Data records

──────────

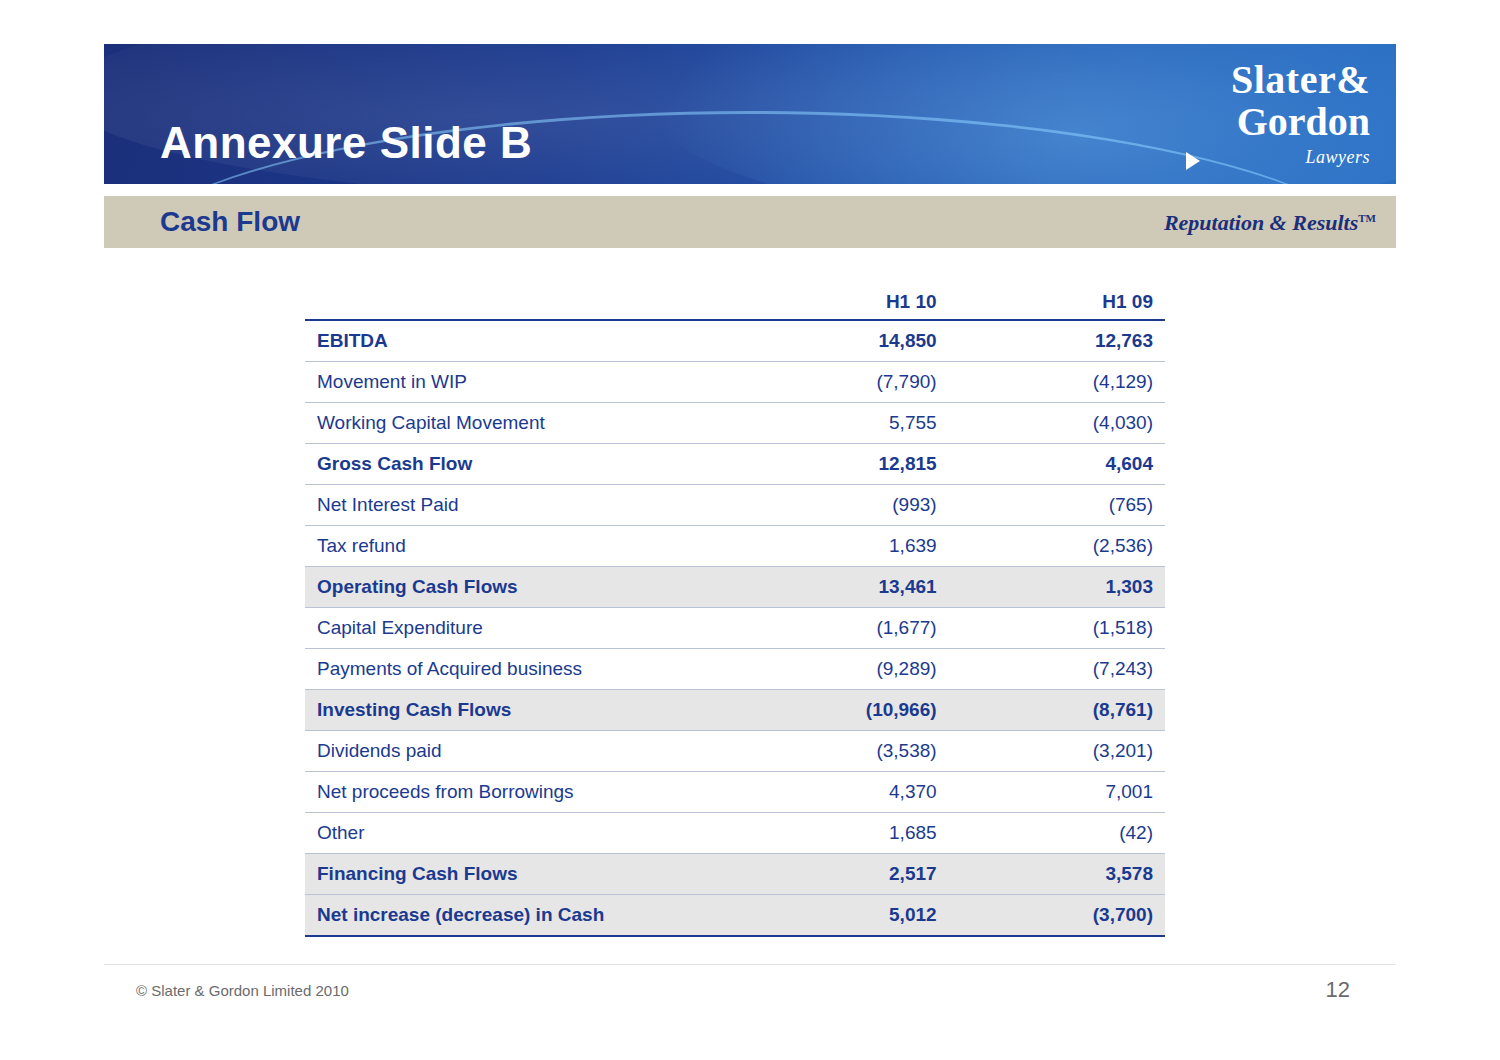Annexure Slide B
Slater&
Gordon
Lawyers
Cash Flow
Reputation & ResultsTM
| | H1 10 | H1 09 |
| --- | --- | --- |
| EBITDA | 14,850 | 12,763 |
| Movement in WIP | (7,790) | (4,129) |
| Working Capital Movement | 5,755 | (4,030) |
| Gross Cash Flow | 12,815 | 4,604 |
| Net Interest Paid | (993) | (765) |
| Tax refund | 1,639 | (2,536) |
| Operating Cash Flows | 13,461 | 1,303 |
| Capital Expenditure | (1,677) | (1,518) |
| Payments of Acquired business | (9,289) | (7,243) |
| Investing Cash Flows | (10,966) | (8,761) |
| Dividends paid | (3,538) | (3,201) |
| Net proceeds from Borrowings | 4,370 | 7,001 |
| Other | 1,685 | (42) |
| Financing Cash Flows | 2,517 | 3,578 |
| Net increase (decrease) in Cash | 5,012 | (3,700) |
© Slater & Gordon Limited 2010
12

──────────

**The problem:** Look above for the line that contains "1,685 | (42) |". That line and every line after it through the end of the data must be written out exactly, with nothing else.

**Answer space:**
| Other | 1,685 | (42) |
| Financing Cash Flows | 2,517 | 3,578 |
| Net increase (decrease) in Cash | 5,012 | (3,700) |
© Slater & Gordon Limited 2010
12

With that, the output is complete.